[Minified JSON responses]
▬▬▬▬▬▬▬▬▬▬

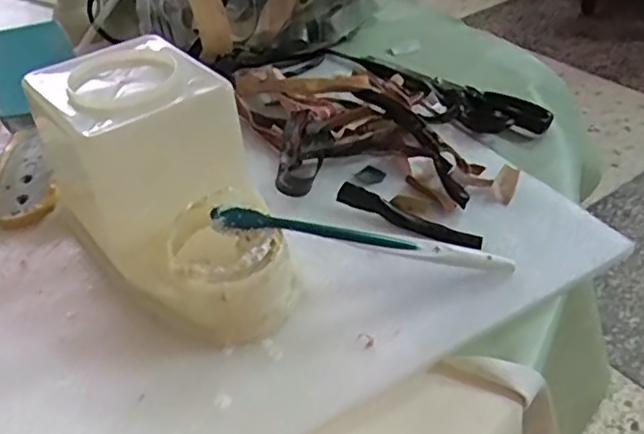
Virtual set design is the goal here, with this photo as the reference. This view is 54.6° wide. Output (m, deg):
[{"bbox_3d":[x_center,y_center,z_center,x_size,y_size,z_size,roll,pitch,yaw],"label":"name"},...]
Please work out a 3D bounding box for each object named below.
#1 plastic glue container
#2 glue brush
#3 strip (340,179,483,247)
[{"bbox_3d":[-0.098,-0.019,0.391,0.115,0.115,0.191,-22,42,-21],"label":"plastic glue container"},{"bbox_3d":[0.028,0.014,0.377,0.184,0.008,0.012,11,38,-7],"label":"glue brush"},{"bbox_3d":[0.057,0.000,0.429,0.106,0.011,0.019,20,45,27],"label":"strip"}]

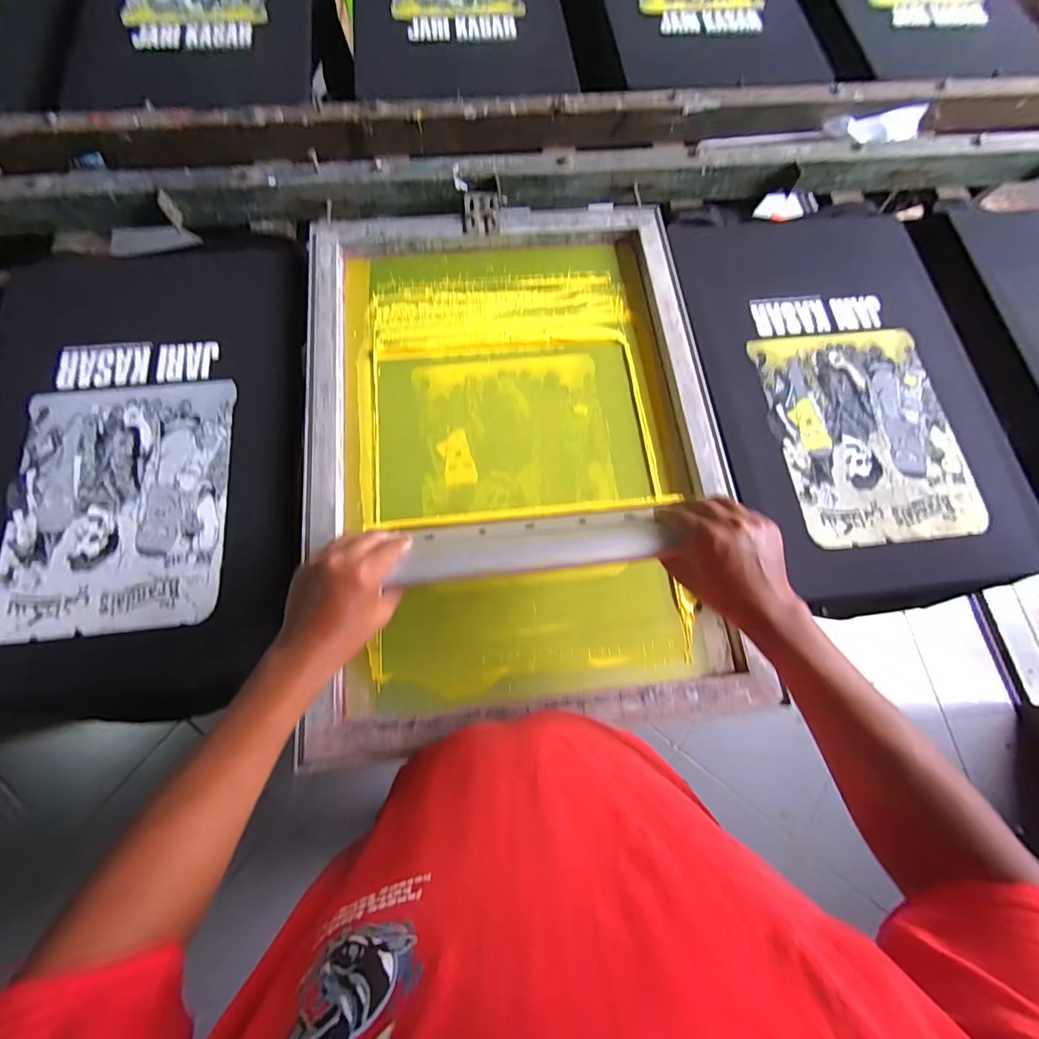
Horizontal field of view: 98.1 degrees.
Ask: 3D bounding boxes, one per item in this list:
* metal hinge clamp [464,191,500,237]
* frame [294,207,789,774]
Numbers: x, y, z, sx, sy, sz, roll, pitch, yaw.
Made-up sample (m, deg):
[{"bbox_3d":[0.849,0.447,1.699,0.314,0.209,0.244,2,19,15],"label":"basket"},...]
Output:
[{"bbox_3d":[-0.056,-0.461,0.678,0.051,0.008,0.084,-2,72,-1],"label":"metal hinge clamp"},{"bbox_3d":[-0.003,-0.112,0.589,0.518,0.035,0.710,-6,74,-4],"label":"frame"}]

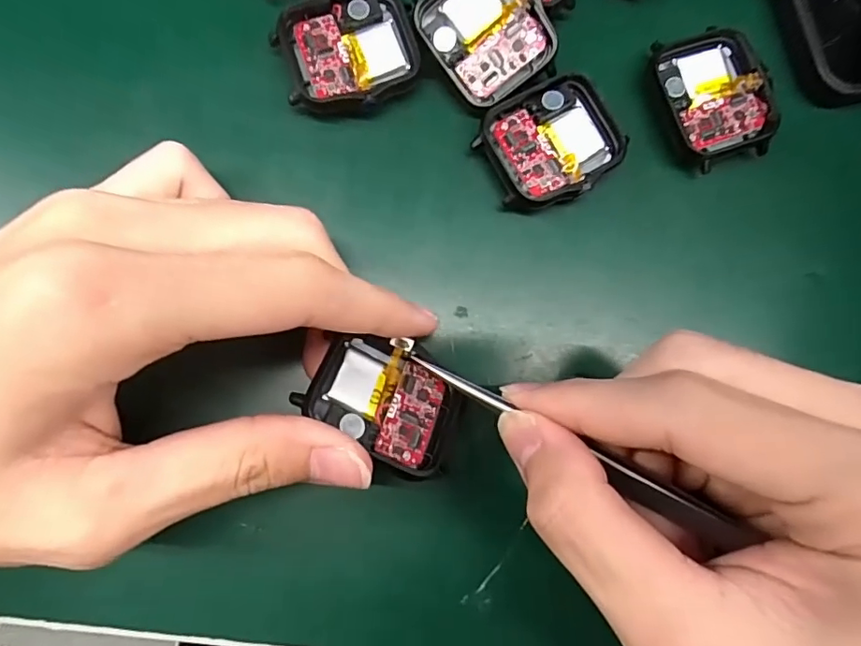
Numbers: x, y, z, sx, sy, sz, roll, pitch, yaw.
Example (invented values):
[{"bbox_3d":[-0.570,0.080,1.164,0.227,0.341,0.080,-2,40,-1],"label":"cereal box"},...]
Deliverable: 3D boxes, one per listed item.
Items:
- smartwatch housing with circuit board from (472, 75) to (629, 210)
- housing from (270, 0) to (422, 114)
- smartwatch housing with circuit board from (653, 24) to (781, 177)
[{"bbox_3d":[0.041,-0.061,0.180,0.043,0.010,0.039,-27,84,-7],"label":"smartwatch housing with circuit board"},{"bbox_3d":[-0.028,-0.092,0.180,0.045,0.010,0.040,-18,83,-6],"label":"housing"},{"bbox_3d":[0.100,-0.080,0.188,0.035,0.013,0.046,-22,84,-6],"label":"smartwatch housing with circuit board"}]

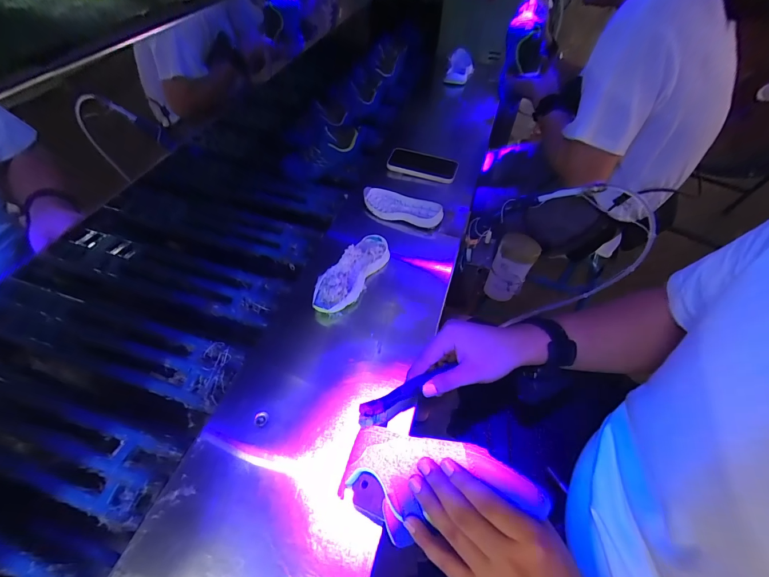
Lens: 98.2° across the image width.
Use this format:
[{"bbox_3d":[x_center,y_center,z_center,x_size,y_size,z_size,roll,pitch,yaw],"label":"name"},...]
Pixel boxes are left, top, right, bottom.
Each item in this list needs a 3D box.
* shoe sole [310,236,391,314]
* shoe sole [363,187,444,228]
[{"bbox_3d":[-0.055,-0.032,0.538,0.068,0.040,0.168,28,57,18],"label":"shoe sole"},{"bbox_3d":[0.035,-0.160,0.649,0.159,0.022,0.067,23,55,15],"label":"shoe sole"}]

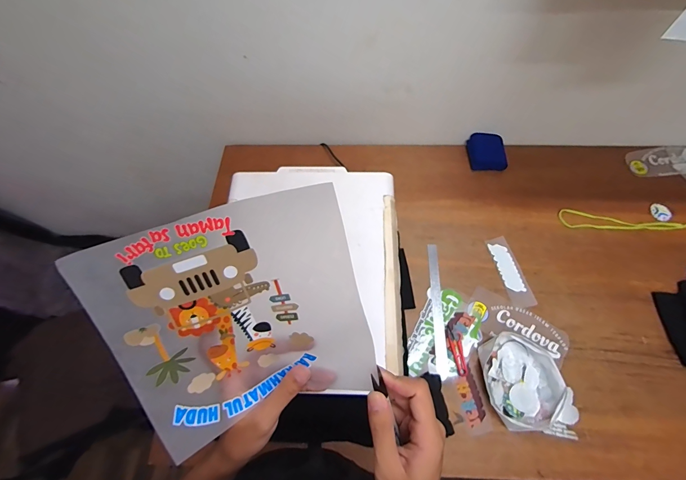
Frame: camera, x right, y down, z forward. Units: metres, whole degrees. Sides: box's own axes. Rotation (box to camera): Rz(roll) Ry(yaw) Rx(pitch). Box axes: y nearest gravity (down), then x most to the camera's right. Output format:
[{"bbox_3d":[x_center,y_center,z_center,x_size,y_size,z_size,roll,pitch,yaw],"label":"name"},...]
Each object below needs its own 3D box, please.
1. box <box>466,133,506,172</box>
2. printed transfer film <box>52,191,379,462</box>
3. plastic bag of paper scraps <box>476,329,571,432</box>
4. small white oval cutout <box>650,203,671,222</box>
[{"bbox_3d":[0.456,-0.276,1.026,0.109,0.044,0.121,-2,65,2],"label":"box"},{"bbox_3d":[-0.084,0.071,0.275,0.203,0.190,0.043,-16,21,-3],"label":"printed transfer film"},{"bbox_3d":[0.405,0.317,0.740,0.163,0.043,0.194,-8,65,-1],"label":"plastic bag of paper scraps"},{"bbox_3d":[0.917,-0.079,0.940,0.055,0.006,0.051,40,80,23],"label":"small white oval cutout"}]

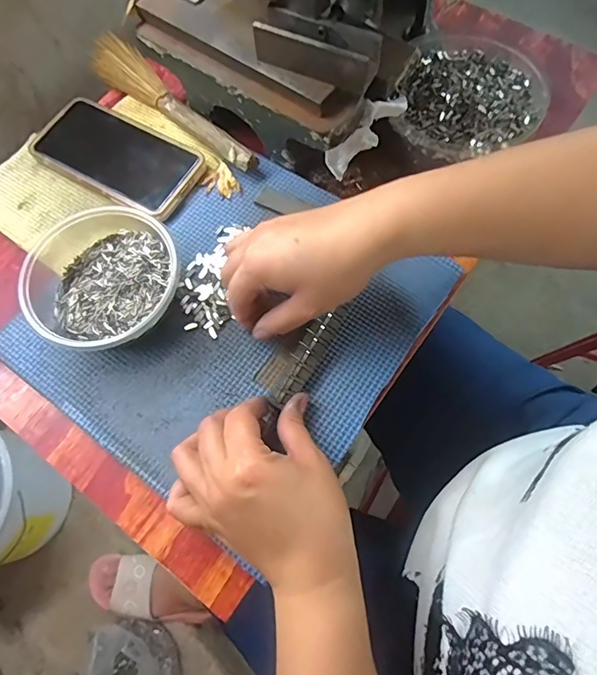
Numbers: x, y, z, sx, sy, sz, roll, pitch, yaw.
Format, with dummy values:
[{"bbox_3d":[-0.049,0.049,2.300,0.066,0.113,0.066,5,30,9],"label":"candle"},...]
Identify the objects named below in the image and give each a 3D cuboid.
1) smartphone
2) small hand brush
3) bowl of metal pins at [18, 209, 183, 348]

▬▬▬▬▬▬▬▬▬▬

__How to complete this task__
Take the lines above starting at the one containing "Horizontal field of view: 98.1 degrees." and ending at the one containing "- housing from (270, 0) to (422, 114)", and print them again exactly, without pictures.

__Written response__
Horizontal field of view: 98.1 degrees.
Ask: 3D bounding boxes, one per item in this list:
* metal hinge clamp [464,191,500,237]
* frame [294,207,789,774]
Numbers: x, y, z, sx, sy, sz, roll, pitch, yaw.
Made-up sample (m, deg):
[{"bbox_3d":[0.849,0.447,1.699,0.314,0.209,0.244,2,19,15],"label":"basket"},...]
Output:
[{"bbox_3d":[-0.056,-0.461,0.678,0.051,0.008,0.084,-2,72,-1],"label":"metal hinge clamp"},{"bbox_3d":[-0.003,-0.112,0.589,0.518,0.035,0.710,-6,74,-4],"label":"frame"}]

Numbers: x, y, z, sx, sy, sz, roll, pitch, yaw.
Example (invented values):
[{"bbox_3d":[-0.570,0.080,1.164,0.227,0.341,0.080,-2,40,-1],"label":"cereal box"},...]
Deliverable: 3D boxes, one per listed item.
Items:
- smartwatch housing with circuit board from (472, 75) to (629, 210)
- housing from (270, 0) to (422, 114)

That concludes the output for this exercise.